| Ad-hominems will get you nowhere. Also you appear not to have any idea how much waste exists in Pentagon contracting. Look up the writings of Robert Higgs, Winslow Wheeler, Dina Rasor etc etc etc When DoD is throwing billions of dollars around with merry abandon of course some of it ends up used for useful projects. They use up all their money and then get their budgets bumped up automatically by the politicians. And, if YC starts acting like DoD, who exactly is going to provide follow-on financing? None of the money men, not Sand Hill Road, not Wall Street, are willing to put money in the same way and with the same scale that DoD is. What's even worse is academic research. The professors don't care about product development, they care about publish or perish. And the output from PhDs is predictably a lot of useless greek squiggles and not very much product actually usable by Grandma. There is no fabulous opportunity because the incentives are out of whack, and your exhortations won't change that. |
On waste in DoD, sure, but not the parts I was talking about. Some of the big waste was, say, getting AC working in Iraq and now getting Diesel fuel and jet fuel to Akrapistan. And the cost of the black oil to send a destroyer across the Pacific would really set one back.
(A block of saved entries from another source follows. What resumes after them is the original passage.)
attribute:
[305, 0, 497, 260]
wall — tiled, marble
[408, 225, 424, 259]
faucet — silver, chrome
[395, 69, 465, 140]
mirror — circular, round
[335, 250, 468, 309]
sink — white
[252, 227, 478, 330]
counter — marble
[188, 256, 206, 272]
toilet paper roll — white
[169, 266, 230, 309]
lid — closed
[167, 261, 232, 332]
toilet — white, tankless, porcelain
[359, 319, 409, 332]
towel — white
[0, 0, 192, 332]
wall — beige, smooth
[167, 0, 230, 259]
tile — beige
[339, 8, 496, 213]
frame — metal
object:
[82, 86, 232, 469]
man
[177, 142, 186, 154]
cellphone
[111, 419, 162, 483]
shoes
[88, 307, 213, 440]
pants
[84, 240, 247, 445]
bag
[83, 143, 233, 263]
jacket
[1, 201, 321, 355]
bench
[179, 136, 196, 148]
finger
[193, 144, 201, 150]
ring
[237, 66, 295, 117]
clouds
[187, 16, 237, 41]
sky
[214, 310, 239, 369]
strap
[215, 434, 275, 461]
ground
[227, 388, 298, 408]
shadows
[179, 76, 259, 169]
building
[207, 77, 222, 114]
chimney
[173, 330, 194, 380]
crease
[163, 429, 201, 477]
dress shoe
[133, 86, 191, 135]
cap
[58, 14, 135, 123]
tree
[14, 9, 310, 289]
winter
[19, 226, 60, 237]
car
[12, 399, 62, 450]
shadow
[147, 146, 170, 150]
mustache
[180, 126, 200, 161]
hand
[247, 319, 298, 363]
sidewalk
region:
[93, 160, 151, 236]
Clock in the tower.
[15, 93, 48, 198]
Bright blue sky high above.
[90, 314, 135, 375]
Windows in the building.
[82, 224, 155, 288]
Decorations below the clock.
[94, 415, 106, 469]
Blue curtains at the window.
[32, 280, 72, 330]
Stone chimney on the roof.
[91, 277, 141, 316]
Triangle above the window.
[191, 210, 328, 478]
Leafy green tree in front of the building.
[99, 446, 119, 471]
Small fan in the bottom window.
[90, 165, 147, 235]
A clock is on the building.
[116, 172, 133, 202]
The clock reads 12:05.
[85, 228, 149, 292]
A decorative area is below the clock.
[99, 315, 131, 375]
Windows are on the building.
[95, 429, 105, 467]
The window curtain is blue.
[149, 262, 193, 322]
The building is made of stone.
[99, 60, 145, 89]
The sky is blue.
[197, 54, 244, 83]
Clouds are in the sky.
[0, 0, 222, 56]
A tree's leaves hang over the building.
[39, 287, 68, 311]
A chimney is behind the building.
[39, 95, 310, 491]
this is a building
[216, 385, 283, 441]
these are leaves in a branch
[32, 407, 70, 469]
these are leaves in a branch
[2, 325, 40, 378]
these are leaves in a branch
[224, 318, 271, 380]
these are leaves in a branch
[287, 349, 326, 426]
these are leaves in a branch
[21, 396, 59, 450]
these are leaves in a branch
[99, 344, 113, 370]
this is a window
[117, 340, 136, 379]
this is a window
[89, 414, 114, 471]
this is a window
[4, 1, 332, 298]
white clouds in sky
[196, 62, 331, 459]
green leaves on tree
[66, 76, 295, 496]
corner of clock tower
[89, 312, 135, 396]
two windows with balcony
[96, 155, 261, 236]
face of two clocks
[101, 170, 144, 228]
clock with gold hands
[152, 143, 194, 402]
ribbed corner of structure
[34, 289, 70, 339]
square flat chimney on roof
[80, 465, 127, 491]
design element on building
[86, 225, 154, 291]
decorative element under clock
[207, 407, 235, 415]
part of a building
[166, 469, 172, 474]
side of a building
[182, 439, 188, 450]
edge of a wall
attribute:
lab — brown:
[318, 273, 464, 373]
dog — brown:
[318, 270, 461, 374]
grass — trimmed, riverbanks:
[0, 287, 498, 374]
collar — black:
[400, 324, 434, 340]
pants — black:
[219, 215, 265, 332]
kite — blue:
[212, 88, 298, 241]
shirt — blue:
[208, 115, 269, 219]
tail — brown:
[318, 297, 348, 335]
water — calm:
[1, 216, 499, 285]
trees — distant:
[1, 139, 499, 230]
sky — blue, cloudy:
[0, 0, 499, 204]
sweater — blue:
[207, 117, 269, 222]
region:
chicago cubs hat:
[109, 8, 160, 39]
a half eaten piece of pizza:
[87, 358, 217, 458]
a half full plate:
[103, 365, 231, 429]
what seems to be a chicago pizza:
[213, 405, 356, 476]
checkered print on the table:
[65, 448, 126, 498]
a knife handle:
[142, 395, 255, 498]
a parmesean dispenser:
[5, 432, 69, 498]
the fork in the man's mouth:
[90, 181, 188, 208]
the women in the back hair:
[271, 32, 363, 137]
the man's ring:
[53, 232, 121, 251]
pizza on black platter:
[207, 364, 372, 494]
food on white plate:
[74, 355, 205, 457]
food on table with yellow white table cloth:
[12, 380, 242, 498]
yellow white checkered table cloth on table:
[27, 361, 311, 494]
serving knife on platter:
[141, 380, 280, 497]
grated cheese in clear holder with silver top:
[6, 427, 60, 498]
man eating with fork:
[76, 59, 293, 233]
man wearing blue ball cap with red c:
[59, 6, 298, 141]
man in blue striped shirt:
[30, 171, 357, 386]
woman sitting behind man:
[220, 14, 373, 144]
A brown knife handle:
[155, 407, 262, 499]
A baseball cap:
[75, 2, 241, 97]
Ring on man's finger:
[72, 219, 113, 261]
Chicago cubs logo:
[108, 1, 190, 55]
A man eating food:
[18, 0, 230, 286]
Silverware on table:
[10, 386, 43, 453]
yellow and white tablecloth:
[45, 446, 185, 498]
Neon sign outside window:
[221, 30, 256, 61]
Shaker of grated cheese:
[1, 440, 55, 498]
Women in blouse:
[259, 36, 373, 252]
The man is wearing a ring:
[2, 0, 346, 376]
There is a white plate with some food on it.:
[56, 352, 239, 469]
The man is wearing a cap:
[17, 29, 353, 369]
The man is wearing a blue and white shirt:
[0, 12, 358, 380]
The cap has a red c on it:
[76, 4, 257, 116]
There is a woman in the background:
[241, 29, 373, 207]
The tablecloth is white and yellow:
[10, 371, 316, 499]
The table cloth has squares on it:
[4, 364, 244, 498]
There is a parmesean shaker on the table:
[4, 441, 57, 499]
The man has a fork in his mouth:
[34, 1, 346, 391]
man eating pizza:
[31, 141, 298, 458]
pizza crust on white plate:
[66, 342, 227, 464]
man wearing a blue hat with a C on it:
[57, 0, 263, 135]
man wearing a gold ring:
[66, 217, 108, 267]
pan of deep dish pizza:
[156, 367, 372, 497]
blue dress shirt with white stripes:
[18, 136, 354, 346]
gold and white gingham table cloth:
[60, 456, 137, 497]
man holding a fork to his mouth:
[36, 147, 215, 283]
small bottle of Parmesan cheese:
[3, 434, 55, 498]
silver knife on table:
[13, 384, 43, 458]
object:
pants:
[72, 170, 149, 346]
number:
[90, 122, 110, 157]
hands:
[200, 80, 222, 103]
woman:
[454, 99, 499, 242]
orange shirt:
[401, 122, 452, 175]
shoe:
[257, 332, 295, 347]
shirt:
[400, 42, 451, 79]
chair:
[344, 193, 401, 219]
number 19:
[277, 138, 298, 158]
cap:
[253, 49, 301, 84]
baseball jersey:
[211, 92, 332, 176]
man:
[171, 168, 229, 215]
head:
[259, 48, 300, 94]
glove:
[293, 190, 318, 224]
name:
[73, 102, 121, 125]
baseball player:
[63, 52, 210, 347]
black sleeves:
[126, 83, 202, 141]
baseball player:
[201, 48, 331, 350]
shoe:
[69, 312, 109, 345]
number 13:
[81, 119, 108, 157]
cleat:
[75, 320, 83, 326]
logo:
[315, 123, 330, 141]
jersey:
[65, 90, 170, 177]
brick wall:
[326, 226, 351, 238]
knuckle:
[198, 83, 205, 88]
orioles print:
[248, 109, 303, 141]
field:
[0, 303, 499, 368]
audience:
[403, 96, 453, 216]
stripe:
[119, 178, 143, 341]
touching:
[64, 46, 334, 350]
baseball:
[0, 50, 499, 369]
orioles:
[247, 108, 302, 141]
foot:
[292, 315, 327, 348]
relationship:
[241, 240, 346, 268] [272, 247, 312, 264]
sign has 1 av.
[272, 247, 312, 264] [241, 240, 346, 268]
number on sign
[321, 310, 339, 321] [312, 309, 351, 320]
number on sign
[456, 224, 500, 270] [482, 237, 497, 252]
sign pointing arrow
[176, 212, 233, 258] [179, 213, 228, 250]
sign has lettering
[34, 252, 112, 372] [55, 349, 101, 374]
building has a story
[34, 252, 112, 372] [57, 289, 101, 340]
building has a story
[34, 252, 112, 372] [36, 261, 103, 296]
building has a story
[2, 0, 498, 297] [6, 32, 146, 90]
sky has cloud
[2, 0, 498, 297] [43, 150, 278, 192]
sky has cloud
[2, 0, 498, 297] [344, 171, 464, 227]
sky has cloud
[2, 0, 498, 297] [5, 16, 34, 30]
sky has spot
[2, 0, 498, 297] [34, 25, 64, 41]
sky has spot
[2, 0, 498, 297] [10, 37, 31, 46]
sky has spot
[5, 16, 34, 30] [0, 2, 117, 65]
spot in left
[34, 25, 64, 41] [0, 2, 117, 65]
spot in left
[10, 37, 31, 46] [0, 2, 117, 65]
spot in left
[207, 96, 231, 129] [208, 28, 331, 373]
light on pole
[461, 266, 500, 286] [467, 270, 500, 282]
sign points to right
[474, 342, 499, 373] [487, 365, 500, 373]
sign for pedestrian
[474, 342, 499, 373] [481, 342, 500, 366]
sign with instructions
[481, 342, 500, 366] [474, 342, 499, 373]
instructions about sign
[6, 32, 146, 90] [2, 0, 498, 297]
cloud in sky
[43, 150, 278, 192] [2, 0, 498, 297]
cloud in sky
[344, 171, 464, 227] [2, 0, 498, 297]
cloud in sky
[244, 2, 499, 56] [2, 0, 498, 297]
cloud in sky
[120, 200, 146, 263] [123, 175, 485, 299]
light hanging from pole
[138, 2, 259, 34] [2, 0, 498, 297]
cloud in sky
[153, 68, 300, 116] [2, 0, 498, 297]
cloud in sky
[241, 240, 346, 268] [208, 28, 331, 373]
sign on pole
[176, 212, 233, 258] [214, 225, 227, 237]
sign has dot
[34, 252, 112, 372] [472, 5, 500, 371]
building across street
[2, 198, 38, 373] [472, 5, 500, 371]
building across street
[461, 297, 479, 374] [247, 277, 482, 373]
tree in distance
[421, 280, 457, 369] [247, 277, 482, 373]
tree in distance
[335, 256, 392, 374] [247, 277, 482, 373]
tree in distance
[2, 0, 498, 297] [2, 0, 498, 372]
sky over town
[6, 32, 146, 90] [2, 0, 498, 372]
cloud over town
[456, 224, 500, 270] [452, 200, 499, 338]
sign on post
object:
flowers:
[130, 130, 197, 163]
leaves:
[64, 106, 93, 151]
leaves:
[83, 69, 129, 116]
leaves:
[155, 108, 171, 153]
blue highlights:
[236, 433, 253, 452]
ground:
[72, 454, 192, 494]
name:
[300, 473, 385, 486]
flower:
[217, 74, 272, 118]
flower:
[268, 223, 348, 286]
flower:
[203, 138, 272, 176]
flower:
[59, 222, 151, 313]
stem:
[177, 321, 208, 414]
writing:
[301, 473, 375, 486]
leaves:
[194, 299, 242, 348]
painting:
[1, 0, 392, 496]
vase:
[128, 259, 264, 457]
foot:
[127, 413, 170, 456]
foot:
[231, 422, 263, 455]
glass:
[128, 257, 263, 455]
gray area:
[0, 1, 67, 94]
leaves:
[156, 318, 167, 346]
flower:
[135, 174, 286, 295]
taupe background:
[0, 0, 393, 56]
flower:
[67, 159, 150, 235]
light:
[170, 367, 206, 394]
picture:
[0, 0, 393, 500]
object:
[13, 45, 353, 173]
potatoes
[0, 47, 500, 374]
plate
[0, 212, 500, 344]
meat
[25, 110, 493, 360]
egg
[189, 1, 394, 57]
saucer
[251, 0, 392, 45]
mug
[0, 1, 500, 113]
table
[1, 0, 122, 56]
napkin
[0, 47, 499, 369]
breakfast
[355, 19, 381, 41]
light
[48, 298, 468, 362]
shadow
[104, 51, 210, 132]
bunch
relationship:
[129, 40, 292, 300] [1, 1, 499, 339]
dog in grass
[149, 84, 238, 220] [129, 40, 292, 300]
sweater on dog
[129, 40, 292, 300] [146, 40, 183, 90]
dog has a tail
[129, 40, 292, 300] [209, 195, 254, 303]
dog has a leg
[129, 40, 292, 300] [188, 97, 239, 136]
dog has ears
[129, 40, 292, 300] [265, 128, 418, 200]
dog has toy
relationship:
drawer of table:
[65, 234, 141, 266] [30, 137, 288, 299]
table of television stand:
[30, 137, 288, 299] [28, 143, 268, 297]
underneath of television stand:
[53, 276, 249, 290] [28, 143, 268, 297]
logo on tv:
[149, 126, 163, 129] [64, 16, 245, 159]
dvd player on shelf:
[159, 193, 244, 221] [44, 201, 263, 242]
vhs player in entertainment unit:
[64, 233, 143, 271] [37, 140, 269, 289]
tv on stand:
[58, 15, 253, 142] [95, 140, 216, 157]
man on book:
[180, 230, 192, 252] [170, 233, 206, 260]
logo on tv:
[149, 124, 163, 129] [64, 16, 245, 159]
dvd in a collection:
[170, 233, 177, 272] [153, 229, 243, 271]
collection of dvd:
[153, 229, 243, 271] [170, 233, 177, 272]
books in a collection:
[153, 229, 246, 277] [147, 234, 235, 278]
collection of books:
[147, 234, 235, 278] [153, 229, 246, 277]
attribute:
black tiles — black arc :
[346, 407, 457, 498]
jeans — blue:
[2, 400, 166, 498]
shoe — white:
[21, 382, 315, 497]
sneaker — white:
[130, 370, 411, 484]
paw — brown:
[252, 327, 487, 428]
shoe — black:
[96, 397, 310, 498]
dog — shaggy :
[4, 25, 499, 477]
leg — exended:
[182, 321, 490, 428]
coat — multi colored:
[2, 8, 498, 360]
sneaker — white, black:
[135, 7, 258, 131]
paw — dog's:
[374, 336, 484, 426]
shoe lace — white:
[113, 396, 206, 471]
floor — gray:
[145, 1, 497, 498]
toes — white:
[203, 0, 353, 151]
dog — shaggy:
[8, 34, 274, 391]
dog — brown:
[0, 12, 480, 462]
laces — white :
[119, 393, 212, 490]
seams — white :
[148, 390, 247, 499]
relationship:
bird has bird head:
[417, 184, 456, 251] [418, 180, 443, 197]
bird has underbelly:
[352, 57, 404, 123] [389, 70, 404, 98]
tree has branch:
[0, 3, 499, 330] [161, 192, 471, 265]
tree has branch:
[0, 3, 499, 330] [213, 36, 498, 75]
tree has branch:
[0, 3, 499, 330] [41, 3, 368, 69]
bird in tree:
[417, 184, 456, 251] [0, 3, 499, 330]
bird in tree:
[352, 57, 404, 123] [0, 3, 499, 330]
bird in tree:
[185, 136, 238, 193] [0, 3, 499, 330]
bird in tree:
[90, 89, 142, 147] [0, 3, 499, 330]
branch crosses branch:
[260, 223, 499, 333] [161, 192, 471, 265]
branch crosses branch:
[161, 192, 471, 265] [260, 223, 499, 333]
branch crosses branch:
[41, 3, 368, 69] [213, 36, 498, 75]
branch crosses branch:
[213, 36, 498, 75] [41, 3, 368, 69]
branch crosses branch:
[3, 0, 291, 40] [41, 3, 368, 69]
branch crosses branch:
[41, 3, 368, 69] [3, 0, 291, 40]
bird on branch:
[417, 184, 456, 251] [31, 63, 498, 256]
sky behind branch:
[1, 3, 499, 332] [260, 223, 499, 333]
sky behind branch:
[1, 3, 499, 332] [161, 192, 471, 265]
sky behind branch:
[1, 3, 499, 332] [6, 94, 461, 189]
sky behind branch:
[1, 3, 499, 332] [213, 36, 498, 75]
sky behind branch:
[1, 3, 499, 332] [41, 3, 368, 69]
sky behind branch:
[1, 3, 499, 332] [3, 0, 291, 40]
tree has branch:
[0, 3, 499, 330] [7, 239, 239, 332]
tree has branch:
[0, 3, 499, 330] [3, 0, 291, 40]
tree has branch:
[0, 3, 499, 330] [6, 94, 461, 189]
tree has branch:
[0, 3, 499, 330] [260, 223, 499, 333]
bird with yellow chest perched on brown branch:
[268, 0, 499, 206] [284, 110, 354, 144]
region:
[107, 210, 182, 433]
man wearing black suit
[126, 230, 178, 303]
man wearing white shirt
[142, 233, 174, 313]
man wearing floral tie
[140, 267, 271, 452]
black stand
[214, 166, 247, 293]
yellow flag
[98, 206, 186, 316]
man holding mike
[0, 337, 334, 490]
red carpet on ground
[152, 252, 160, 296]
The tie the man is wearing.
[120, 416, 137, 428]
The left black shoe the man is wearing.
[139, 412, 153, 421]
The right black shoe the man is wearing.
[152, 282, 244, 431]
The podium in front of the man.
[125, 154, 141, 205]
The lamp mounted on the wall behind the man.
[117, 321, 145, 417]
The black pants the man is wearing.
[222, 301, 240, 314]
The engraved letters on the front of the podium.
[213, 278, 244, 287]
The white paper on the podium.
> Also you appear not to have any idea how much waste exists in Pentagon contracting.
Nonsense. All my early career was in DoD work, mostly in research, especially in applied math. E.g., I saved a project to improve the system that keeps an SSBN at the right depth in rough seas (and, thus, got my company a nice development contract). I found a solution to a problem of global nuclear war limited to sea, apparently later sold to a place near Langley, VA. I reduced to simple Lagrangian relaxation and the Kuhn-Tucker conditions a problem in non-linear, integer, max-min for evaluating the SSBN fleet. I know my way around the DC beltway, out to Vienna, VA, down Shirley Highway, up to Howard County, etc. very well, thank you.
What I saw in DoD spending was quite efficient, amazingly so.
For academic research, it takes some effort to understand it and how it can connect with entrepreneurship. Much of academic research is too far from real products for my tastes, and I complained about that when I was a grad student and, by accident for a while, a prof.
Still, the best of academic research is by far the best stuff, including for entrepreneurship. But it is crucial to pick and choose. And how to connect from academics to entrepreneurship is not so easy to see at first glance, varies across subjects, easy in some fields of engineering, super tough in some other fields, has varied across time, especially in recent years, but, net, in many cases can be quite easy, efficient, and effective.
The idea that the academic research is just generalized abstract nonsense and Greek chicken tracks is dangerously misinformed: In simple, blunt terms, for the technical areas of research, it is funded for essentially one purpose from essentially one source. The source is Congress, and the purpose is US national security. E.g., that's where Silicon Valley came from. Along with microelectronics. And the Internet. And the last I heard, the Department of Energy funded the BSD effort at Berkeley, and Congress funds that department also mostly just for national security.
In funding this research, Congress is quite correct, amazingly so. The beginning of the movie on Nash was correct: Essentially math research won WWII. No joke.
You are correct that SV would not be able to deploy the results of the research the way the DoD often does, but you are wrong to assume that there is nothing that SV could do. First, notice that much of the best research, especially for 'information technology', is done dirt cheap, typically by one person with paper and pencil. Second, notice that now with current computing, in a major fraction of cases, such research can be deployed at shockingly low cost. Not all research has to be as expensive to deploy as the B-2 bomber or GPS satellites.
There are many ways to waste money, and for SV to waste money. And PG's essay indicated some serious struggles in project evaluation. And there are plenty of posts, e.g., by Mark Suster, that on average VC ROI over the past 10 years sucks. So, SV is wasting money now.
But there are also some ways to make money, and I gave some rock solid ideas for how, based on research.
Long ago I guessed that no one would believe me short of my having a 300 foot yacht in Long Island Sound. By then I'm not sure I'll still give a sh!t about telling people things they so much don't want to hear.